Give a bare count of the lines with "knee" in the material below.

- - - - -

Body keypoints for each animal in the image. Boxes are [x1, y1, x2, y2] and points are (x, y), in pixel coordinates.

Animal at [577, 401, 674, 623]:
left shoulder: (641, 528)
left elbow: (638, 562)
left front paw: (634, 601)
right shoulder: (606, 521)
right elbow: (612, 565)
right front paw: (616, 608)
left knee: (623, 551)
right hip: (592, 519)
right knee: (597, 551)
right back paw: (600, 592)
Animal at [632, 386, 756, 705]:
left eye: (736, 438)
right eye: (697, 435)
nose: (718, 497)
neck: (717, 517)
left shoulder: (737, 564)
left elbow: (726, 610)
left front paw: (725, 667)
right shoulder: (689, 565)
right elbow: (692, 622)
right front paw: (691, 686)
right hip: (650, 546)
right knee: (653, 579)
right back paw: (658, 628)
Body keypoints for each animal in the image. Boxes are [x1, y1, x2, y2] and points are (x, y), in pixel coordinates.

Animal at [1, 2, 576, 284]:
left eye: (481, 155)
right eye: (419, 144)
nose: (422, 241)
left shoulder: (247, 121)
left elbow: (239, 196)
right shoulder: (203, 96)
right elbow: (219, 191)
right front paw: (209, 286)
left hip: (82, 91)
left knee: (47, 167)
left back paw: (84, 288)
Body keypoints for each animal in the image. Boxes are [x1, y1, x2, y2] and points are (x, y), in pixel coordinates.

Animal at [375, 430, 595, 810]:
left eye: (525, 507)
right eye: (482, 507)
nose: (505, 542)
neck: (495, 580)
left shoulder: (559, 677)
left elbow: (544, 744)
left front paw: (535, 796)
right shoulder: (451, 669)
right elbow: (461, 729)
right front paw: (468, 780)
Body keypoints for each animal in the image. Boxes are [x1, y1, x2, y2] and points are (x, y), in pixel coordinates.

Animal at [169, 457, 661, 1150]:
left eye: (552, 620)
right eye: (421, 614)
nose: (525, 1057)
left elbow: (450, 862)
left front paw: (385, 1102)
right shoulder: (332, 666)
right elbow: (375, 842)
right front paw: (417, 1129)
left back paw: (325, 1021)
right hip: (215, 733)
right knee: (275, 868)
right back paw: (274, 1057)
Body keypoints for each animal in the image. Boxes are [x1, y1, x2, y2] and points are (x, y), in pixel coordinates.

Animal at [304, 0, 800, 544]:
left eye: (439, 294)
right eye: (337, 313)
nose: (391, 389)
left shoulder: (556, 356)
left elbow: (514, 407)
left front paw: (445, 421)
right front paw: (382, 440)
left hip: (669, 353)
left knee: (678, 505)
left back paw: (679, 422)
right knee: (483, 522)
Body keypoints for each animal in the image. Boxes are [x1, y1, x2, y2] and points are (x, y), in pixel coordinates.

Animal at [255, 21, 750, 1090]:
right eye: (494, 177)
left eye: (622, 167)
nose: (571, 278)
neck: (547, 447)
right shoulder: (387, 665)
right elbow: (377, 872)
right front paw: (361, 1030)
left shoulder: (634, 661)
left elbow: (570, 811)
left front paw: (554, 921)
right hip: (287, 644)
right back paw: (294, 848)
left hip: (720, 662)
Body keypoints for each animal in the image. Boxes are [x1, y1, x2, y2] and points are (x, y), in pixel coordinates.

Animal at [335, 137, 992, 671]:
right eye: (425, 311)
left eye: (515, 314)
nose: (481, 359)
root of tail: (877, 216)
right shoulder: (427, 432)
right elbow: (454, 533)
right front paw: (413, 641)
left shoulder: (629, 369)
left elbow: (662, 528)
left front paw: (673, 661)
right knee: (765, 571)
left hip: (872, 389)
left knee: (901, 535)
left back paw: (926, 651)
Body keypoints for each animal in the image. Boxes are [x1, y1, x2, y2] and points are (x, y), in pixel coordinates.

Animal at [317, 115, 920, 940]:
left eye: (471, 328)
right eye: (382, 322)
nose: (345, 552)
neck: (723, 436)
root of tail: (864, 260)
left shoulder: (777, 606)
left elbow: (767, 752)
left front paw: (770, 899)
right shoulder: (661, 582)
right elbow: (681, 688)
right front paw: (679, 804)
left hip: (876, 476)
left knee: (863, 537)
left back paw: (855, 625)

- - - - -

ANSWER AREA: 10